**TASK PROMPT**
Copy the text from the entries word for word, from the line containing "Star Trek #1 May Be the Franchise’s" up to and including the line containing "movies, shows, comics, anime, games and more!".

Top of LISTED ENTRIES

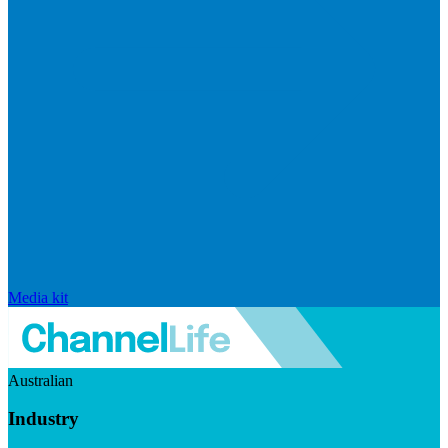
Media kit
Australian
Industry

Bottom of LISTED ENTRIES
Top of LISTED ENTRIES

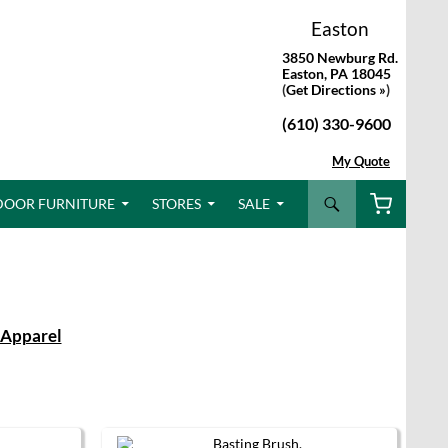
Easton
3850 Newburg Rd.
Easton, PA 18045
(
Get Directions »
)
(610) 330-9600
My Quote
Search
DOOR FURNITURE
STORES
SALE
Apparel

Bottom of LISTED ENTRIES
Top of LISTED ENTRIES

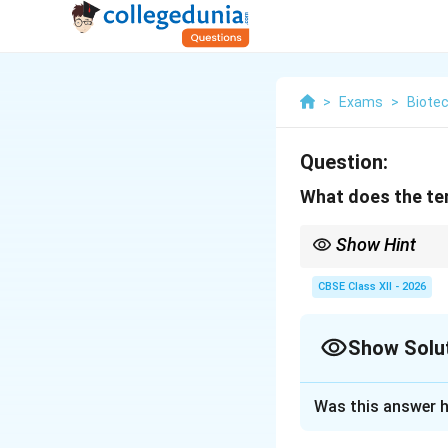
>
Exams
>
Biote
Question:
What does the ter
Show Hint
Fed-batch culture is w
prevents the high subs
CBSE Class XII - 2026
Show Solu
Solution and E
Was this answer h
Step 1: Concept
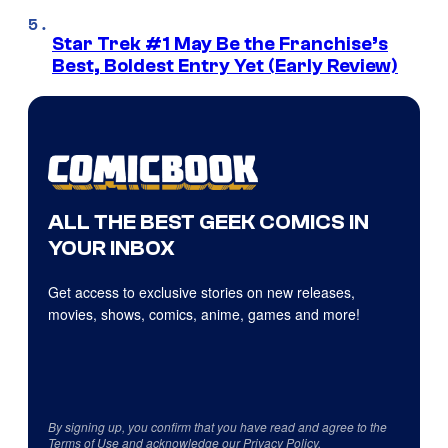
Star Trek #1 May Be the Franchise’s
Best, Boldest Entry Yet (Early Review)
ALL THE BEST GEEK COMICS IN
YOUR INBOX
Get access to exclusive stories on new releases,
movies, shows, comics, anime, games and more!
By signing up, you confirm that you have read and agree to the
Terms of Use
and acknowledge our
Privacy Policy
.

Bottom of LISTED ENTRIES

**REPLY TO THE EXERCISE**
Star Trek #1 May Be the Franchise’s
Best, Boldest Entry Yet (Early Review)
ALL THE BEST GEEK COMICS IN
YOUR INBOX
Get access to exclusive stories on new releases,
movies, shows, comics, anime, games and more!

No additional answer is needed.